Esen rüzgarın tüylerimi dikenleştirdiği o anda buna sebep olanın sadece rüzgardan kaynaklanmadığını gözlerimin gördüklerini anlamlandırdığı o saniyede fark edebilmiştim. Yan apartmanın giriş kapısından çıkan ceset torbasından hala akmaya devam eden kanın takibinde ceset torbasının duruşundan içinde çok da fazla kemik olmadığı belli oluyordu ve bu insani duygulara sahip olan bir varlığın tüylerinin ürperip midesinin kıvranması için geçerli bir nedendi.

"Ne olmuş? Nasıl olmuş?" yandaki yetmiş küsür yaşlarında olduğunu tahmin ettiğim amcanın  sesinin kuru kalabalıktan kulağıma ulaşmasıyla sıkkın bir nefes alıp kollarımı göğsümde birleştirdim. Cevap verecek kadar bilgiye yetkin değildim. Bilmediğim şeyler hakkında biliyormuşçasına ahkam kesmekte huyum değildi. Konuşmamayı tercih ederdim böyle durumlarda.

"Apartmanın üçüncü katında oturan yirmi iki yaşında genç bir çocuk varmış. Evin penceresinden çıkan dumanla komşular yangın var sanıp itfaiyeyi aramışlar. Akşam vakti, evde kimse yok sanıp eve girmişler ki  ne  görsünler, duman cesetten çıkıyor.

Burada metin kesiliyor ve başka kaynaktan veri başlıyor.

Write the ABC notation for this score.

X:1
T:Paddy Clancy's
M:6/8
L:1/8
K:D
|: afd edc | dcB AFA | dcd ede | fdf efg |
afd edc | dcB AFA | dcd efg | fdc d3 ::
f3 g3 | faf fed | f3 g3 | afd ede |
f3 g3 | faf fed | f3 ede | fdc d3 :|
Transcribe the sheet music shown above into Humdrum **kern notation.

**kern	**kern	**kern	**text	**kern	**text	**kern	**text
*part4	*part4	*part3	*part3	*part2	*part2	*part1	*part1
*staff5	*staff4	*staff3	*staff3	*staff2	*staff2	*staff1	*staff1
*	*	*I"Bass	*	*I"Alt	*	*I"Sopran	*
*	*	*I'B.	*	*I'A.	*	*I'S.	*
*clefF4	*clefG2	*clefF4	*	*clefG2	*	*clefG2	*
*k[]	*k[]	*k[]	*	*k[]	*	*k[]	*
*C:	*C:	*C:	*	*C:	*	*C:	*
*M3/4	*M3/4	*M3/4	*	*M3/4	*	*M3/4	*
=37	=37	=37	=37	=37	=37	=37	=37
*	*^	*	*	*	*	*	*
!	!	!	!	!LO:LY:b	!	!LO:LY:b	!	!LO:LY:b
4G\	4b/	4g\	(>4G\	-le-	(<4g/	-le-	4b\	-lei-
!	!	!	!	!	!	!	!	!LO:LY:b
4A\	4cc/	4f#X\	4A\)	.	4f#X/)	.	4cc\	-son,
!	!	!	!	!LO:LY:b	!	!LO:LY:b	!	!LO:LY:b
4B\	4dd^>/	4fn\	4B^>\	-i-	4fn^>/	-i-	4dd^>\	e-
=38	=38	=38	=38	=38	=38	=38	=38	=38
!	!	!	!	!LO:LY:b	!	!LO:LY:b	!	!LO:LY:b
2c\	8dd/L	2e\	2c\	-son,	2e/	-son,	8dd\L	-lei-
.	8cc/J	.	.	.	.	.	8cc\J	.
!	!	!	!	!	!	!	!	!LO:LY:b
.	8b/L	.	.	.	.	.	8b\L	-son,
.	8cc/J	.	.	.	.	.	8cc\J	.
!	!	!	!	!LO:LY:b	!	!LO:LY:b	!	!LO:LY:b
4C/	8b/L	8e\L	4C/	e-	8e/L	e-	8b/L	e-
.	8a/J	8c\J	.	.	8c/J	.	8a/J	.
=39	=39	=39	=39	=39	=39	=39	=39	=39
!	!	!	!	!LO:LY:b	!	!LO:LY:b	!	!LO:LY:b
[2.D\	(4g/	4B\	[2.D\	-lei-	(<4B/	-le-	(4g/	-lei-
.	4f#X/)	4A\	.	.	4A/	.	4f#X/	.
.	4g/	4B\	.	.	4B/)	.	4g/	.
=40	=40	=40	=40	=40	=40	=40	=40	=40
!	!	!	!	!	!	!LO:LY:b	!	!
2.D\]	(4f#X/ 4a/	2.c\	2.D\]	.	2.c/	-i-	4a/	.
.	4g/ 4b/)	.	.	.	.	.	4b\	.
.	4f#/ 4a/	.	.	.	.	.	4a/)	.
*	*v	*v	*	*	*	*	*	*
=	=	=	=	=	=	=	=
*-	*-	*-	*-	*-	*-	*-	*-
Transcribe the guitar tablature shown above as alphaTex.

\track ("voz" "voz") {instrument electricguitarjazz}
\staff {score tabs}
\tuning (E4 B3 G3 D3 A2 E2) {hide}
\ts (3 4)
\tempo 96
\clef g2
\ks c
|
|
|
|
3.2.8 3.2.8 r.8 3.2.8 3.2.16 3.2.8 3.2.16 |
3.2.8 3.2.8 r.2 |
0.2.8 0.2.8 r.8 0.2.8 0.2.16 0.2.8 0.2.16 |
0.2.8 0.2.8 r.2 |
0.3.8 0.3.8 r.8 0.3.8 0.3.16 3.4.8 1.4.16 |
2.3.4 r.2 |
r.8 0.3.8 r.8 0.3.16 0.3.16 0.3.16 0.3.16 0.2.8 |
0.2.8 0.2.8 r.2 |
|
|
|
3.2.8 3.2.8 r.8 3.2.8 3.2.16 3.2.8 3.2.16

Çocuk bildiğin kendini yakmış!" yanımdaki orta yaşlı kadının sanki heyecanlı bir filmin fragmanını anlatıyormuşçasına polis memurlarının fısıldayışlarından kopardıklarını tüm meraklılara yaymasıyla gözlerim ambulansın kapanan kapılarına kitlendi. Genç bir çocuk varmış... bu genç çocuk neden kendini yakmıştı ki?

Yanmış bir bedenin kemikleri hemen yok olur muydu?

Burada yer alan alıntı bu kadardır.